┌──

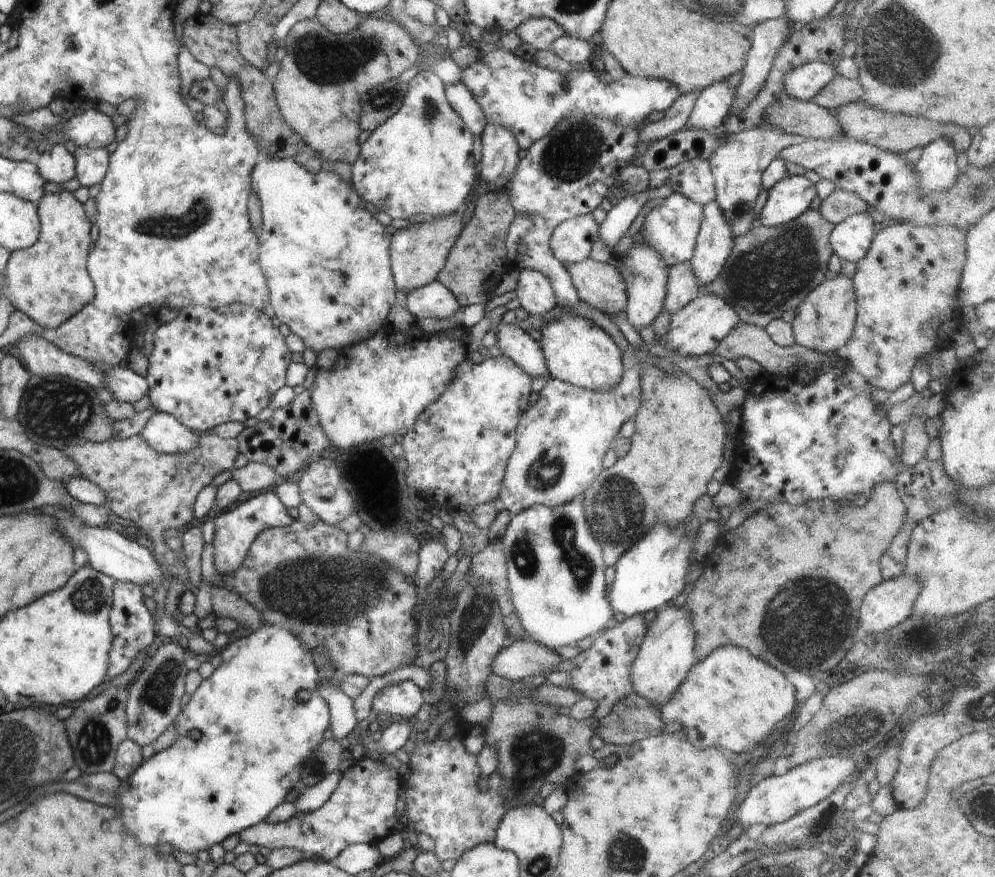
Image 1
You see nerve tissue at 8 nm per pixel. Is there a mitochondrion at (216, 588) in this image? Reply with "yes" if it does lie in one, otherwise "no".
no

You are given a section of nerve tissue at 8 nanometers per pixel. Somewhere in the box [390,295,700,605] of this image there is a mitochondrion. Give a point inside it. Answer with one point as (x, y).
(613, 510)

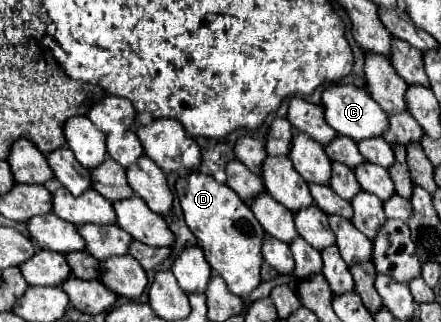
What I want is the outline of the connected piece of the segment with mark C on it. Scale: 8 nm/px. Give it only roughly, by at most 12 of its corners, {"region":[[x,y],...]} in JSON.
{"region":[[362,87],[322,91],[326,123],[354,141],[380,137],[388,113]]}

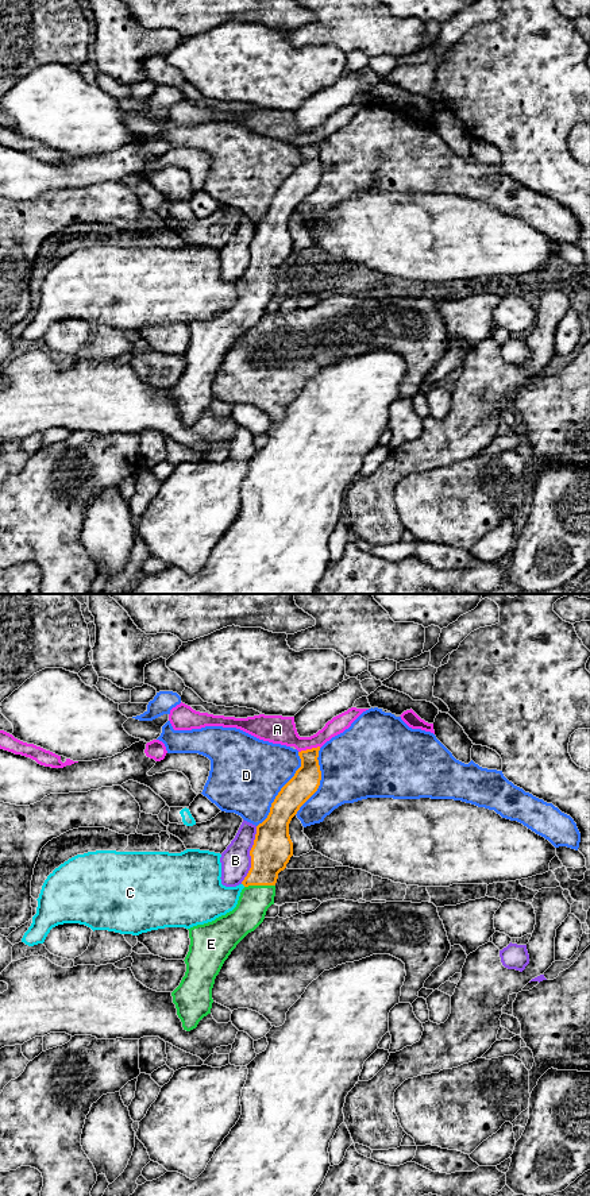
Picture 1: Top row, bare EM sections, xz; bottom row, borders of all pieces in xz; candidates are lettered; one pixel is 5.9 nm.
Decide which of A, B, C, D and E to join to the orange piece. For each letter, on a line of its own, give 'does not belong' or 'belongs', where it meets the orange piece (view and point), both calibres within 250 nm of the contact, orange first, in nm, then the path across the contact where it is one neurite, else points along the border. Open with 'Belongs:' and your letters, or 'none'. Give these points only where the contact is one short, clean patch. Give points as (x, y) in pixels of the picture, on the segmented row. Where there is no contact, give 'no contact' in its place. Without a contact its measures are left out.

└──

YOUR INSTRUCTIONS: Word for word, return the material above, but drop the pictures.

COMPLETED TASK:
Image 1
You see nerve tissue at 8 nm per pixel. Is there a mitochondrion at (216, 588) in this image? Reply with "yes" if it does lie in one, otherwise "no".
no

You are given a section of nerve tissue at 8 nanometers per pixel. Somewhere in the box [390,295,700,605] of this image there is a mitochondrion. Give a point inside it. Answer with one point as (x, y).
(613, 510)

What I want is the outline of the connected piece of the segment with mark C on it. Scale: 8 nm/px. Give it only roughly, by at most 12 of its corners, {"region":[[x,y],...]} in JSON.
{"region":[[362,87],[322,91],[326,123],[354,141],[380,137],[388,113]]}

Picture 1: Top row, bare EM sections, xz; bottom row, borders of all pieces in xz; candidates are lettered; one pixel is 5.9 nm.
Decide which of A, B, C, D and E to join to the orange piece. For each letter, on a line of its own, give 'does not belong' or 'belongs', where it meets the orange piece (view and point), both calibres within 250 nm of the contact, orange first, in nm, then the path across the contact where it is one neurite, else points along the border. Open with 'Belongs:' and your letters, or 'none'. Give these points only where the contact is one short, clean patch. Give points as (x, y) in pixels of the picture, on the segmented row. Where there is no contact, give 'no contact' in its place. Without a contact its measures are left out.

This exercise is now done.